DOCUMENT SECTION

◆ ◆ ◆ ◆ ◆

Since I published Two types of discrimination a few days ago, the Oregon Health Authority has issued an unexpected apology. Not to me. To people who deserve one. It could have been a little better.

Patrick Allen, the director of the Oregon Health Authority (OHA), sent a surprising email yesterday. It was stunning not only in its self-reflective tone—heretofore missing from OHA communiques—but also in its confirmation and acknowledgement of exactly the leftwing discrimination of which I’d accused the OHA. (Not that any of this is in response to my ramblings; I suspect nobody reads any of what I write, including this.)

Here’s what Allen said:

While health equity is a stated value of our agency, the COVID-19 pandemic has shown how far short we are from eliminating health inequity in this state. A crisis has a tendency to expose your weaknesses and areas where systems are inadequate, and this pandemic has been no exception. The broad impacts of the coronavirus have fallen especially hard on Black and African American, Asian and Pacific Islander, Native American, and Latino, Latina, and Latinx people, in the U.S., and here in Oregon.

◆ ◆ ◆ ◆ ◆

Collected data
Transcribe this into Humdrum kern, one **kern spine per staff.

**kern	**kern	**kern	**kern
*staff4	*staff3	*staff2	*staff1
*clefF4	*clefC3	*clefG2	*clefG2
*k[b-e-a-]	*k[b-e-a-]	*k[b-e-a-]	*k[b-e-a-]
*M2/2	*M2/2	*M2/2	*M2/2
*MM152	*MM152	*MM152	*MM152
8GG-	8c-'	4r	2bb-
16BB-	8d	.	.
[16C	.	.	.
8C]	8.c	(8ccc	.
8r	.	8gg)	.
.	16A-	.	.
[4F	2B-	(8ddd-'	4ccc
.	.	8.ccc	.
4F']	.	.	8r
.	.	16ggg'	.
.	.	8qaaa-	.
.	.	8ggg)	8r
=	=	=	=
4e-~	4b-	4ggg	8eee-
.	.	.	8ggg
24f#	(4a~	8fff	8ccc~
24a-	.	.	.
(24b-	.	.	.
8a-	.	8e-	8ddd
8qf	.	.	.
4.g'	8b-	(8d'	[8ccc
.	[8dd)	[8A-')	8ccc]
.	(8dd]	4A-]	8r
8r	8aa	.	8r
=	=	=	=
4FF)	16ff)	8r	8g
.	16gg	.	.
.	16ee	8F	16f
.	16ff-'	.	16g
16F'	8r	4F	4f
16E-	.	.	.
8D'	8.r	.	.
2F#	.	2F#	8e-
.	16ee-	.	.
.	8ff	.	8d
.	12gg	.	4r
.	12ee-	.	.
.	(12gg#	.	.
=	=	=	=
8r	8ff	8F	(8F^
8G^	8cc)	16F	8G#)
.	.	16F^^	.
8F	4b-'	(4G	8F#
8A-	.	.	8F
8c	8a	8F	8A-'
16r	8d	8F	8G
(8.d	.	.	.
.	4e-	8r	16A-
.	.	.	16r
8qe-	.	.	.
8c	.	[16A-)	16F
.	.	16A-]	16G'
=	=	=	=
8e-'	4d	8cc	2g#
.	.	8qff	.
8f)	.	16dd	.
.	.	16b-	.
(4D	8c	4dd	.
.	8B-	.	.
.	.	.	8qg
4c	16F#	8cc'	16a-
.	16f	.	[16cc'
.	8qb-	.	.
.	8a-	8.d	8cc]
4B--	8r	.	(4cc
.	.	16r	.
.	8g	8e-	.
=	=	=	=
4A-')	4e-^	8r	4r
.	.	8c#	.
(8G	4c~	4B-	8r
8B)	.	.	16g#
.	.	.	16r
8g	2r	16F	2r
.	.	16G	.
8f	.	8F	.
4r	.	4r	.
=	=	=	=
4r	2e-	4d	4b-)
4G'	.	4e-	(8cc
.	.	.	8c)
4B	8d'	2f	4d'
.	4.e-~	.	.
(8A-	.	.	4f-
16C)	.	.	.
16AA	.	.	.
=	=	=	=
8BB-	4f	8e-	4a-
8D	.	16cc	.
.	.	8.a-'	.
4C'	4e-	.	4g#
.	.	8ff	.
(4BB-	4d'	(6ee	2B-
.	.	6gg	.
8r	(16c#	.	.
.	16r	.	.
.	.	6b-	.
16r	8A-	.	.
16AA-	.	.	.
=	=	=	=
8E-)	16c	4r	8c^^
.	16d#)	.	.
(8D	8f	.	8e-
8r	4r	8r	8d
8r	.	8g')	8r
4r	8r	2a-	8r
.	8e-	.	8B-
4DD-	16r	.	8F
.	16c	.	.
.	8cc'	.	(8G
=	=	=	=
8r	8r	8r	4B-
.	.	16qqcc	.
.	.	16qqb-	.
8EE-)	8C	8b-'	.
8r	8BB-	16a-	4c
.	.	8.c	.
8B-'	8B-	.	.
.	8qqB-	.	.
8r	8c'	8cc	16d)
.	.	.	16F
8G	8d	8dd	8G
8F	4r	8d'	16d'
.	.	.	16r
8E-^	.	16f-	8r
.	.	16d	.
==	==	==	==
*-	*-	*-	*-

◆ ◆ ◆ ◆ ◆

INSTRUCTIONS FOR THE TASK
Rewrite the paragraph of the post about the Oregon Health Authority's apology that begins "Patrick Allen, the director" in two or three shorter sentences, keeping its main facts.

RESPONSE TO THE EXERCISE
Patrick Allen, director of the Oregon Health Authority (OHA), sent a surprising email yesterday. Its self-reflective tone, never before seen in OHA messages, was striking, and it confirmed the very leftwing discrimination the writer had accused the OHA of. The writer doubts the email was a response to the writing, suspecting nobody reads it.